Прикрыв лицо рукой от света, она тут же ее убрала — так было еще жарче. Рядом на сундуке валялся ее раскрытый чемодан. Нехотя повернув голову, оглядела она ворох платьев, пересыпанных пудрой, груду белья, накупленного в дешевых магазинах, свою последнюю пару чулок, и ей захотелось закричать.
«Господи, может, мне умереть и покончить со всем этим раз и навсегда? Что я здесь делаю, на этой кровати, в такую жару? Вот что есть у меня в двадцать восемь лет: чемодан с дешевыми тряпками, которые не наденет и захудалая шлюха, дурацкое замужество за гангстером-неудачником, до того — за еще более жалким букмекером, продававшим информацию таким же жалким людишкам на ипподроме… а до этого… но зачем вспоминать жалкие лачуги и жалких типов…
Изумительная Джойс Гэвин Брассер О’Нили! Жалкая голодранка, у которой не было ничего, кроме красоты, а теперь и той не осталось. Еще несколько лет, и я стану старухой нищенкой, никто в мою сторону и не посмотрит. Есть от чего веселиться!»

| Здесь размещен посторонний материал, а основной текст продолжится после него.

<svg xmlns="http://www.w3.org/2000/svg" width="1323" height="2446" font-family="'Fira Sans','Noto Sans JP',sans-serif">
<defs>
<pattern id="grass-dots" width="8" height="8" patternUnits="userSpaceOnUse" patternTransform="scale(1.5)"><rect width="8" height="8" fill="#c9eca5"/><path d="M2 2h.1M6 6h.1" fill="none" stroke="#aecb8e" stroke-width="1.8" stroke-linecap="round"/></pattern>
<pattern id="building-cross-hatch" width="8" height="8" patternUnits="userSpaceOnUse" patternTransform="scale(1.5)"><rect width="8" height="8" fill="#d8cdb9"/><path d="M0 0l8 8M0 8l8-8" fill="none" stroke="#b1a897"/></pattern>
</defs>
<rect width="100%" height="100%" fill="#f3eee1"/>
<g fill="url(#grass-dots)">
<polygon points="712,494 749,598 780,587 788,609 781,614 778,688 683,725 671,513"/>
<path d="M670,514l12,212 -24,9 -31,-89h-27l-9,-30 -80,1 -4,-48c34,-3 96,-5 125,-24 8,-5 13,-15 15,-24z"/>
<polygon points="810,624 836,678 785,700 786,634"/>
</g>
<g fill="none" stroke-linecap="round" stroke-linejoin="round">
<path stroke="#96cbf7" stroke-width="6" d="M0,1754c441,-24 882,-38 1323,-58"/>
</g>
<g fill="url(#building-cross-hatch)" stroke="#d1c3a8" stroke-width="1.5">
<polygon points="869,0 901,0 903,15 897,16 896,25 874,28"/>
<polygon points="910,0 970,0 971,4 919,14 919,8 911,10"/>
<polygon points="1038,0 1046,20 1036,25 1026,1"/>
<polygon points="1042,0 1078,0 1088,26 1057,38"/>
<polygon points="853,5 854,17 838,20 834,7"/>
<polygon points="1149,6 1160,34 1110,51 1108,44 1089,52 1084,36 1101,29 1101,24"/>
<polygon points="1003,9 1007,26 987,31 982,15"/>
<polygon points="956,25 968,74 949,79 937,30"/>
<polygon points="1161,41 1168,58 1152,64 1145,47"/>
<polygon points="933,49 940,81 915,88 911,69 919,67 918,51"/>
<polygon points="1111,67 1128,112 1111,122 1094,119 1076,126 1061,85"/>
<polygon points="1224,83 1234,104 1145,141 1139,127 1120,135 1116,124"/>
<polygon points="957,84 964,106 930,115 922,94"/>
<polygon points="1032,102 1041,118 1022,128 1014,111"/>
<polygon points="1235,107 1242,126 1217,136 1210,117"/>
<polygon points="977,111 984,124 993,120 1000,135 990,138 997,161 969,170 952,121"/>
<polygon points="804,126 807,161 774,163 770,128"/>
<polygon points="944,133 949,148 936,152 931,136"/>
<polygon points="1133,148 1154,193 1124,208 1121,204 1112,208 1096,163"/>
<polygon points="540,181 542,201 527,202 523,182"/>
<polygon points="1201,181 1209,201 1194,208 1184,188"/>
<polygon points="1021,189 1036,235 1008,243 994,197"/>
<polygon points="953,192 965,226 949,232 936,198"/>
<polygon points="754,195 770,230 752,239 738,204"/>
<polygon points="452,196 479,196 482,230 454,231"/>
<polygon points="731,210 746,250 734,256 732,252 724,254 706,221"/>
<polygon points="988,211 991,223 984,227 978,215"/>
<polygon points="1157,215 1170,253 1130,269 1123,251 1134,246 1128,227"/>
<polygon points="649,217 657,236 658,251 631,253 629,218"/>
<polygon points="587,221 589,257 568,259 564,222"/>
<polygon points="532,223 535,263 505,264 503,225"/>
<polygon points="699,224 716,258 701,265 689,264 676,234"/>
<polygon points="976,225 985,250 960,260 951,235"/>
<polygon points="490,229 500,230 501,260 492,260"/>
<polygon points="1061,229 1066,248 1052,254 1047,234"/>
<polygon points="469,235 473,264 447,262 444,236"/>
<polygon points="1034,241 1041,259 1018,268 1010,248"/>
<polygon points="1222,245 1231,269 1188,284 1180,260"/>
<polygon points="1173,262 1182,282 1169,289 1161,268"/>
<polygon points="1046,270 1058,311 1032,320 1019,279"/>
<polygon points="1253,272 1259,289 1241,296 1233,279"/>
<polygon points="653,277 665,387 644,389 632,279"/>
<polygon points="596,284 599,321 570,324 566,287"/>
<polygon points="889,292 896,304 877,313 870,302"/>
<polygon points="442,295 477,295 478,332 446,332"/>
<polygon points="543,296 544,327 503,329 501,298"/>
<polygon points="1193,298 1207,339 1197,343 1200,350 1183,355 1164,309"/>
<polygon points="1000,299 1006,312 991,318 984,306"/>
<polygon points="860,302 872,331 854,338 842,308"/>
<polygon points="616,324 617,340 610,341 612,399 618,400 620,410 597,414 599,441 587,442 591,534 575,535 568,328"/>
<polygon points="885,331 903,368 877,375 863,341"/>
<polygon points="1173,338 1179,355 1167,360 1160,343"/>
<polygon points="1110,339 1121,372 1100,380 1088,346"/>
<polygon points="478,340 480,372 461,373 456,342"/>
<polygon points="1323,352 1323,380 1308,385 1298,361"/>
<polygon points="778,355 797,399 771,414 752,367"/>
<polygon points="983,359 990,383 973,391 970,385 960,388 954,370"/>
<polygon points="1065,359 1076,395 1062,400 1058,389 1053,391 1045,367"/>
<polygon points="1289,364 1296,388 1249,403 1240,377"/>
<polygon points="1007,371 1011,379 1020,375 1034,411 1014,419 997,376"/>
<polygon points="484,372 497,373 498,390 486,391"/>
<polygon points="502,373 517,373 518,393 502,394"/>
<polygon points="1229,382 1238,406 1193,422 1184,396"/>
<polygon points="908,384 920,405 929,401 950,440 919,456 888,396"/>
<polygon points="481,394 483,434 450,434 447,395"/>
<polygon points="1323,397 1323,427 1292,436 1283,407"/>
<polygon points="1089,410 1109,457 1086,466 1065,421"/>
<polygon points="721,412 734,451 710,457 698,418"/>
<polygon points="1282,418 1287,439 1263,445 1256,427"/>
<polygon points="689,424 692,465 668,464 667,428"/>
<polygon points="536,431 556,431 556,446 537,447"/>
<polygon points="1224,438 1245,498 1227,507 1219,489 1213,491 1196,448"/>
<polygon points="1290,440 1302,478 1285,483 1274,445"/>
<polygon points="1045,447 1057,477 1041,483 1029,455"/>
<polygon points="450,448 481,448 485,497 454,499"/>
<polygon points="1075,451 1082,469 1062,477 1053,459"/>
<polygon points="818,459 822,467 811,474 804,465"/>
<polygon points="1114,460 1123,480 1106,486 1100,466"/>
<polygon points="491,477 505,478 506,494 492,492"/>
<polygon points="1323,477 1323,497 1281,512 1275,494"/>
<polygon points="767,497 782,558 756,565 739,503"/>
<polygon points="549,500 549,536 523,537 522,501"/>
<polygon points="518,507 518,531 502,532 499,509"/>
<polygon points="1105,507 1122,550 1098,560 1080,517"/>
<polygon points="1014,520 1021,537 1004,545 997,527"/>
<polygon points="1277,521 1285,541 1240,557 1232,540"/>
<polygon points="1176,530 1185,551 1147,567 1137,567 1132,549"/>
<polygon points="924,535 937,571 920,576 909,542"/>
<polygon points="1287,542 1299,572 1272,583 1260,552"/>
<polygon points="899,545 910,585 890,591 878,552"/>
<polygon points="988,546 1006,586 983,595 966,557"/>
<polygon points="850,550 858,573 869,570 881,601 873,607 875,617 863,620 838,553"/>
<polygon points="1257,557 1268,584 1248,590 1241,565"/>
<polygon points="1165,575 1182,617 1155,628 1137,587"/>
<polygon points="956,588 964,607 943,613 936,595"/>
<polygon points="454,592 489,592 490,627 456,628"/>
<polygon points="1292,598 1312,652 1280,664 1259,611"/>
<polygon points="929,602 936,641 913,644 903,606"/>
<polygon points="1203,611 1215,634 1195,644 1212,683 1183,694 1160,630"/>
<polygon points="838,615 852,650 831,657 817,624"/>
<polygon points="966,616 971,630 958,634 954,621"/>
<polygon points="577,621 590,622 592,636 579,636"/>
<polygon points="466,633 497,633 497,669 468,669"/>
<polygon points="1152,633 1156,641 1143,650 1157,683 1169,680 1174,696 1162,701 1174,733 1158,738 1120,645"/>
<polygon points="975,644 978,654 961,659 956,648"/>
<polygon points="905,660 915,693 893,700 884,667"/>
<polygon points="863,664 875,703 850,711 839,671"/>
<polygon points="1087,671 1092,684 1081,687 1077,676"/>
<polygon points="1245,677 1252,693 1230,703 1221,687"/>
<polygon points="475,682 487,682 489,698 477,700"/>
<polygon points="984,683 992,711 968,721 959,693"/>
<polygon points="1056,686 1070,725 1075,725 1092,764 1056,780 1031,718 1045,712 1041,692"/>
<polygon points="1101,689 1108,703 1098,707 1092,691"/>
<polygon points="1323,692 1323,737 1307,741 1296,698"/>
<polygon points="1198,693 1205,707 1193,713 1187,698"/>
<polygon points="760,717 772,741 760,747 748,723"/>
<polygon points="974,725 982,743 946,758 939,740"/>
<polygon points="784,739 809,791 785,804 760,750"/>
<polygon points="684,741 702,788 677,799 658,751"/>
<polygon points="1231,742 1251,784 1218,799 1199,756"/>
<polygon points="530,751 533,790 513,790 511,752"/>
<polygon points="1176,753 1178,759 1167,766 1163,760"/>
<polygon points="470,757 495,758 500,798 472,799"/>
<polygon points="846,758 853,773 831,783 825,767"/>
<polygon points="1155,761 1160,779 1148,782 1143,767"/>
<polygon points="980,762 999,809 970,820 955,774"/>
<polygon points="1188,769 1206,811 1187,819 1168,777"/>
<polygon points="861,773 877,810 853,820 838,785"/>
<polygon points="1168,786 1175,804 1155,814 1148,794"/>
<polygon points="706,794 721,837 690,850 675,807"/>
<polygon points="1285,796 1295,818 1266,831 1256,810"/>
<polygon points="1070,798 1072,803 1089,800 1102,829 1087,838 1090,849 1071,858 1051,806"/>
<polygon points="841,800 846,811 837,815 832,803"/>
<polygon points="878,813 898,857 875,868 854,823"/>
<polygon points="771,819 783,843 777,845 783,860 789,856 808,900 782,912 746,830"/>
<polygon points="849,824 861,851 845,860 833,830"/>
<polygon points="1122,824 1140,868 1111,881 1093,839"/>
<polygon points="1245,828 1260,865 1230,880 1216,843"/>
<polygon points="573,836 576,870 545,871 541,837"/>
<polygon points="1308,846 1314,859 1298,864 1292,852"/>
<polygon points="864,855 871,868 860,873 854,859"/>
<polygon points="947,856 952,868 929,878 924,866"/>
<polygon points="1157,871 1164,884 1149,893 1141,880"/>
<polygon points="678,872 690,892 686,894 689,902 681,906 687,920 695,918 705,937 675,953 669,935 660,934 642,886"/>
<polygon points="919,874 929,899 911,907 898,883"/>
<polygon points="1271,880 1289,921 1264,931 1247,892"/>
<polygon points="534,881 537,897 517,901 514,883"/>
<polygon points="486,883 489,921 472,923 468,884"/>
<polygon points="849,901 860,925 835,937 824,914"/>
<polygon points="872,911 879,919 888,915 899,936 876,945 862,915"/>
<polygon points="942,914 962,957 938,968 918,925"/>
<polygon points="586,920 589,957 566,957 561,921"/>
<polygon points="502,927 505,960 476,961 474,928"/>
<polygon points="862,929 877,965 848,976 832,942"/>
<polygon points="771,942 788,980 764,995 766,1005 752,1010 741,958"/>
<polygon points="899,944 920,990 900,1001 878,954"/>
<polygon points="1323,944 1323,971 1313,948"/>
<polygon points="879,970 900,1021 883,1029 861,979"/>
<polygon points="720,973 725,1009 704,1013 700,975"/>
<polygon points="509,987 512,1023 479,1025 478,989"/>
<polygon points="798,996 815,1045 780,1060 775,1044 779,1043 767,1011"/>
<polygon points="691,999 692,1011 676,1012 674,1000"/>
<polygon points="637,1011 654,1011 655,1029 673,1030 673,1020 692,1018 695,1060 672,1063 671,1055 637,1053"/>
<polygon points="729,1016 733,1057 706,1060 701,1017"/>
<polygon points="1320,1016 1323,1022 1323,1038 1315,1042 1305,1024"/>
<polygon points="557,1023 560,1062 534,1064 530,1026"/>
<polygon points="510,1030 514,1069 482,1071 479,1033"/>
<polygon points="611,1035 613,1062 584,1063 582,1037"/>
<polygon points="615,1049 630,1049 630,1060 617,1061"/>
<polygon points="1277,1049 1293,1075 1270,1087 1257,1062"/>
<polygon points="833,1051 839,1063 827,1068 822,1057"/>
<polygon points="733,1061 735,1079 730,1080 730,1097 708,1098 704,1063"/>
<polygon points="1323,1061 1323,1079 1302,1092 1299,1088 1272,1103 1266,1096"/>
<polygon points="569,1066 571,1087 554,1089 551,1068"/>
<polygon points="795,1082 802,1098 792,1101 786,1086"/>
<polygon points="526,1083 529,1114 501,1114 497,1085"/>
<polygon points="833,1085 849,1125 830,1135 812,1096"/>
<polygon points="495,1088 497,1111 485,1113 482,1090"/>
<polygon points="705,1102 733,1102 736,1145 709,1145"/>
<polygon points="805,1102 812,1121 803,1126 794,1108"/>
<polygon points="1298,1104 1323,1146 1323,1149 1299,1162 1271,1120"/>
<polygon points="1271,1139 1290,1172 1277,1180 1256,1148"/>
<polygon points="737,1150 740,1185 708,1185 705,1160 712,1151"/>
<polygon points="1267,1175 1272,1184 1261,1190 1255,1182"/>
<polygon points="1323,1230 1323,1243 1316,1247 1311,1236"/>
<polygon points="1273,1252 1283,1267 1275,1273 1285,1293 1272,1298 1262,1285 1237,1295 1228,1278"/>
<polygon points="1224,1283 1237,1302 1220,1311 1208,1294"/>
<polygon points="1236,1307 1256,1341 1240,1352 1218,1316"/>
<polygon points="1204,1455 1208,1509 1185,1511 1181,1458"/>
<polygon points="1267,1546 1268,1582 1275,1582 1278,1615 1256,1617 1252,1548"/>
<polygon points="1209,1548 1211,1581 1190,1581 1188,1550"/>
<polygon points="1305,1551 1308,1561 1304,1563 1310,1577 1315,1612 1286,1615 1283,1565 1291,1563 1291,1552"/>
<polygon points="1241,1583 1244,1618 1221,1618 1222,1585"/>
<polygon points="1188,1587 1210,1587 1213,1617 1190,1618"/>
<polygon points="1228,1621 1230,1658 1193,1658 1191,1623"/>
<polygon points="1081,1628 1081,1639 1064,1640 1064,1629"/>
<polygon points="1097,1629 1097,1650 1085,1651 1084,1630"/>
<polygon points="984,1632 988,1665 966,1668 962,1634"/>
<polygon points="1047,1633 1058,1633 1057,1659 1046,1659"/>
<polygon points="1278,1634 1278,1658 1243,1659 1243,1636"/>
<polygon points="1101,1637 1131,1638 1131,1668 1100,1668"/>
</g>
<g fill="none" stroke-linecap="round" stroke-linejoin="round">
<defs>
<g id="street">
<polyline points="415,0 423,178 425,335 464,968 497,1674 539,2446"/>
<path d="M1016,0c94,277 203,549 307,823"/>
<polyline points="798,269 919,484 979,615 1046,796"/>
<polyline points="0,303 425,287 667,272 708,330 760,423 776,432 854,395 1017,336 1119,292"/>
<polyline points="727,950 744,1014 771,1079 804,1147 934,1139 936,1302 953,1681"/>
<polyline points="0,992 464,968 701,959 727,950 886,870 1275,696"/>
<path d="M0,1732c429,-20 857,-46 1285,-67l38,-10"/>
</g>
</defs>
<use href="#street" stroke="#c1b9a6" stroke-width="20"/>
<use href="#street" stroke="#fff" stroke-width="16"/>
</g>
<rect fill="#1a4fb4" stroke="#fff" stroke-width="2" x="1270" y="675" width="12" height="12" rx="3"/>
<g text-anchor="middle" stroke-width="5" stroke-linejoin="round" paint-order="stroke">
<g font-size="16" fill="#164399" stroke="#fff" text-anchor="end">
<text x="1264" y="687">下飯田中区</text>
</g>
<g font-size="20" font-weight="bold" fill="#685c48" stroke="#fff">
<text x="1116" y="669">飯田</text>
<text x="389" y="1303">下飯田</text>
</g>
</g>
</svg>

И она заплакала. Но, дав волю слезам, вдруг почувствовала, что в комнату кто-то вошел. Обернувшись, сквозь слезы увидела Джесси, испуганно застывшую на пороге.
— Что случилось, Джой, тебе плохо?
Вытерев глаза рукой, Джой кивнула. Джесси, отыскав в чемодане носовой платок, протянула его. Джой утерла глаза, но тут же снова всхлипнула.